(Task directions): Count the lines in the listing below that hold the string "oplysninger". Reply with the number alone.
(Records supplied begins)
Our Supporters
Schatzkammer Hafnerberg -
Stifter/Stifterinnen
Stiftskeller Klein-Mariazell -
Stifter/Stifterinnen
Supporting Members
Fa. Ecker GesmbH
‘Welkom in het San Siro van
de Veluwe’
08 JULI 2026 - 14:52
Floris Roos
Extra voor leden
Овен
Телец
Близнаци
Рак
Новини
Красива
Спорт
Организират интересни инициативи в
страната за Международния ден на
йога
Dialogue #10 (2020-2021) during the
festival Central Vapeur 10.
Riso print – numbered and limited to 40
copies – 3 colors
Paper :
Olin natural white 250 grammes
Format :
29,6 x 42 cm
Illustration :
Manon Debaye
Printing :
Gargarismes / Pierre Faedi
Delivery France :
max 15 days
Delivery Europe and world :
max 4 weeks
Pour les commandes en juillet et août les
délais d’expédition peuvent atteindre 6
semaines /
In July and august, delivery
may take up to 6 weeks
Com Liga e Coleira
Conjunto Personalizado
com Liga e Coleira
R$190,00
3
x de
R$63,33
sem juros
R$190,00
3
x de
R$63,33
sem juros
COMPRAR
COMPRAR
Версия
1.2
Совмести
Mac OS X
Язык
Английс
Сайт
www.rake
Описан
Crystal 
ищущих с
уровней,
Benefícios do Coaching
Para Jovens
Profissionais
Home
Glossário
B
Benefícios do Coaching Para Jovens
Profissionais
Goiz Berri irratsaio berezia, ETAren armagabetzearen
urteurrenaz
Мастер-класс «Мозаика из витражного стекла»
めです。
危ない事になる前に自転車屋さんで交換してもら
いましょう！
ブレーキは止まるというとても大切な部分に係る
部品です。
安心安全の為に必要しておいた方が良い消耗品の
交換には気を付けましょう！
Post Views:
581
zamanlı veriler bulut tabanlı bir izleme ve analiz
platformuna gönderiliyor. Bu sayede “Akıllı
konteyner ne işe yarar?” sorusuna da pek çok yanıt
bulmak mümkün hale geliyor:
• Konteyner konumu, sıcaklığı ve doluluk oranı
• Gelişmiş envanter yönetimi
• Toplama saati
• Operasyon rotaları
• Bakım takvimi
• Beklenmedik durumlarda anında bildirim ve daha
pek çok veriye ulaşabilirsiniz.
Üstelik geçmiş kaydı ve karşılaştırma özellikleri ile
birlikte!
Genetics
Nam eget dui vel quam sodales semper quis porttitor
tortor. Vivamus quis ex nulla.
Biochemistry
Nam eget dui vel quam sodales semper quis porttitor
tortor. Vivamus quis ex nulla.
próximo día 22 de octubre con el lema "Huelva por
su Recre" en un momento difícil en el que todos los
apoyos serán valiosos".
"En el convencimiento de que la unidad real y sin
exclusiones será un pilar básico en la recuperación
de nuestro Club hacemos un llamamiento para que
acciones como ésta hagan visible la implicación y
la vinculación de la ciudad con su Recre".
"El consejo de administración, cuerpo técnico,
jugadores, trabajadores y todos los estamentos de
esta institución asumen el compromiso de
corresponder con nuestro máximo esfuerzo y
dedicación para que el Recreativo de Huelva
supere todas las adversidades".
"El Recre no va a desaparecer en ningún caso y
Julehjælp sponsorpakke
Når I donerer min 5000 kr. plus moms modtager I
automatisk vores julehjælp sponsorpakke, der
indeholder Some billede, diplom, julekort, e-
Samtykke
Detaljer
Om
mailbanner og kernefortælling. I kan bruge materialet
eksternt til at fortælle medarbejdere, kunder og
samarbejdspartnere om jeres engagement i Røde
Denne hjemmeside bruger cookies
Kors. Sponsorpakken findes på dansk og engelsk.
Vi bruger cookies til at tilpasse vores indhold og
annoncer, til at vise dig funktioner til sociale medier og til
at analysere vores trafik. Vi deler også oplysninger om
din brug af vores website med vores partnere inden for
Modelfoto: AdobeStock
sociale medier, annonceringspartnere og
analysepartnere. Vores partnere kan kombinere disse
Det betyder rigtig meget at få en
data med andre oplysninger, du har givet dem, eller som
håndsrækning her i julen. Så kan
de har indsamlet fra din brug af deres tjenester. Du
(Records supplied ends)
(Answer box): 2